==== Material to process ====

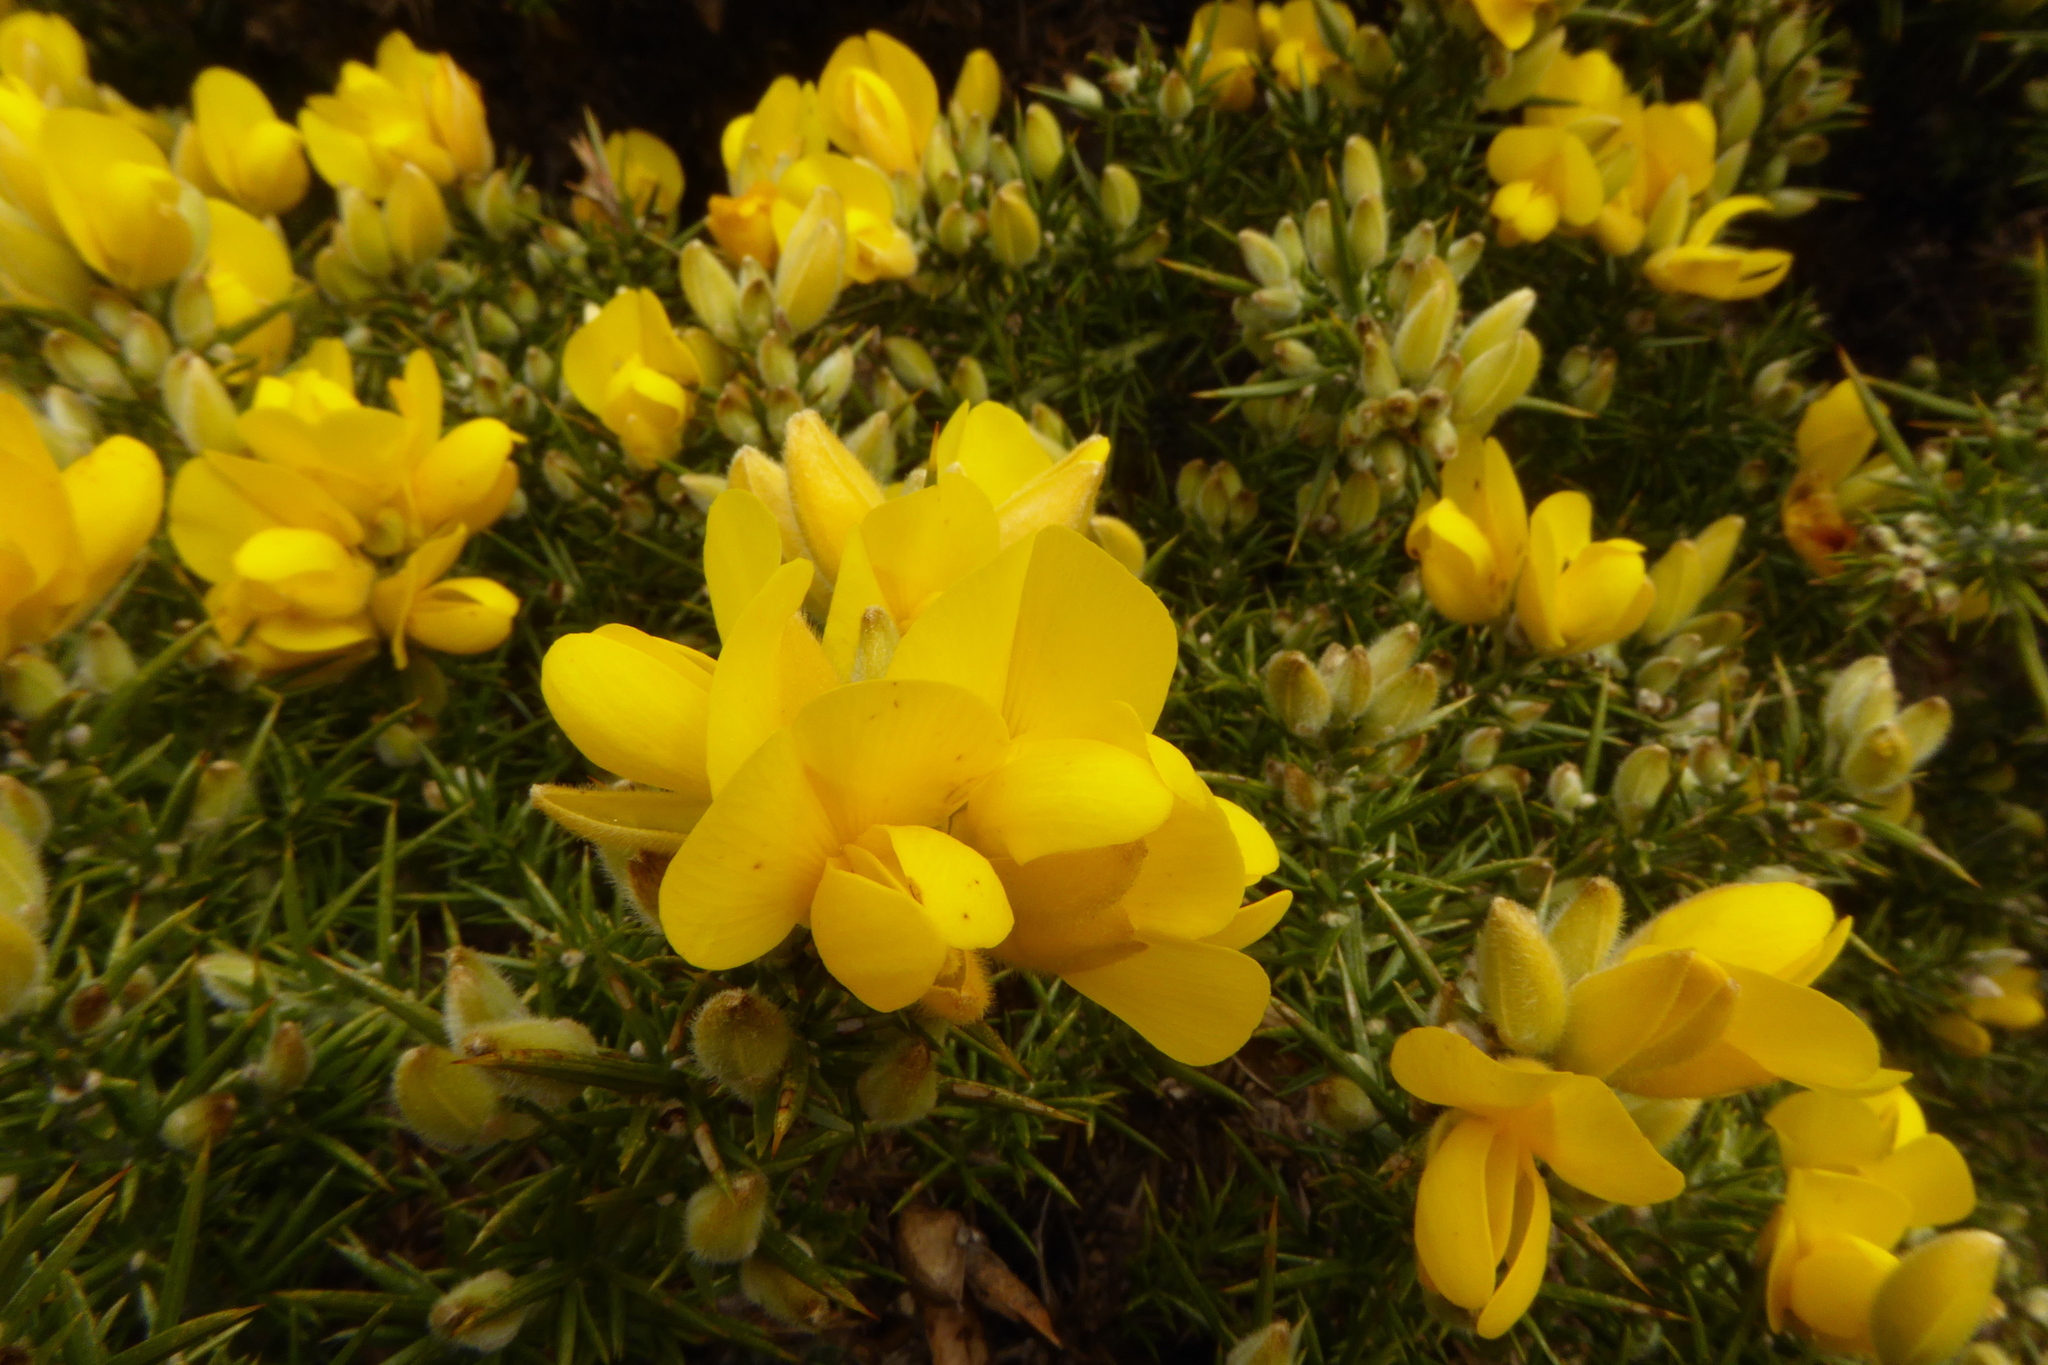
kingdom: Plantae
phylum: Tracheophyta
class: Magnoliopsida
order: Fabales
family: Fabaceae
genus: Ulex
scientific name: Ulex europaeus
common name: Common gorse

====

> [What is expected] Update the records by changing each "scientific name" to "species" and keeping every other line the same. Leave out the pictures.

> [Right answer]
kingdom: Plantae
phylum: Tracheophyta
class: Magnoliopsida
order: Fabales
family: Fabaceae
genus: Ulex
species: Ulex europaeus
common name: Common gorse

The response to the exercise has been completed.